I would leave them on.The pipe idea is also a wise move for gravel plowing.


----------



## STIHL GUY (Sep 22, 2009)

never used them since they didnt come with my plow when i bought it used. if i do gravel work i raise the blade a tiny bit but i dont plow much gravel so it doesnt really affect me not having shoes on my plow


----------



## Raymond S. (Jan 8, 2008)

What do you guys think about using the shoes for a large commercial lot ALL CONCRETE! It has some spots that have shifted over the years and I'm sure to catch some cracks. It's a new lot for me this year and although I've never used mine I thought about throwing them on for this lot. It's about 80k sq ft so it's worth taking a couple minutes. It's a church that only gets hit Wed and Sun so they can live with 1/2" of snow. You think the shoes will keep the edge from catching? Oddly enough I've never plowed a lot this big that was concrete.


----------



## peterng (Apr 13, 2006)

depending on how much traffic you have over pave parking lots I like to scrape that down before it hits 2 inches. I don't see how installing shoes would help me do that. I don't do gravel. 

I have shoes but have never worn them.
Pete


----------



## blazer2plower (Nov 19, 2011)

pete does your feet get cold and wet for not wearing shoes ;-) 

I love my Z


----------



## justme- (Dec 28, 2004)

Shoes won't help much for the concrete- think about it- the shoes are 2 points holding the whole edge up a little bit. When one of those points goes over a high spot the whole edge will ride at an angle leaving snow.

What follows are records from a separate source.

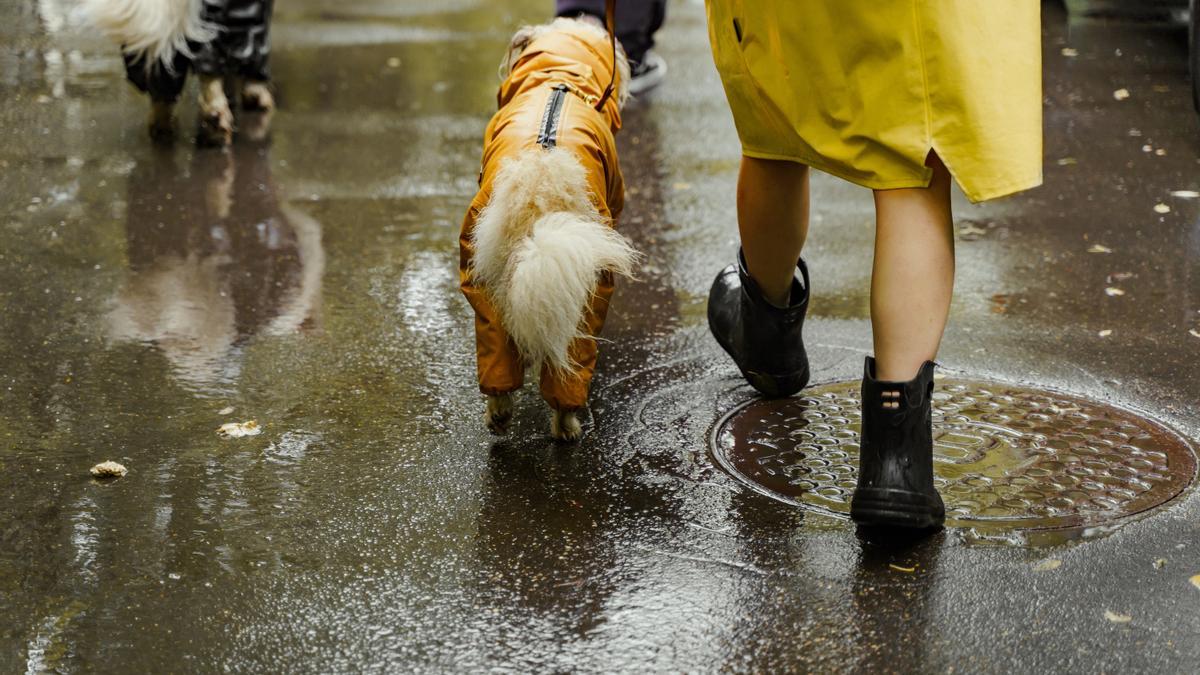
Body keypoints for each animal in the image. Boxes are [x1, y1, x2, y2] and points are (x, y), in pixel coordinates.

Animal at [458, 17, 643, 441]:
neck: (559, 77)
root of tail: (541, 180)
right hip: (592, 282)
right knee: (569, 367)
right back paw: (569, 425)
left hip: (482, 272)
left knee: (497, 357)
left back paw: (499, 414)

When the high point is between the shoes the edge will likely still catch it. The shoes are really for keeping the edge from digging in too badly when you go off the edge of a lot/driveway into the lawn slightly and to allow for more surface area supporting the plow saving edge wear. I contemplated putting on a set this year for my driveway - gravel over dirt which was all dirt last year but it's so uneven I'd still be scraping up high spots and missing low spots.

re: I was not trying to beat you, point is shoes are unnecessary and when the edge area is thick enough it provides the exact same wear benefits.


----------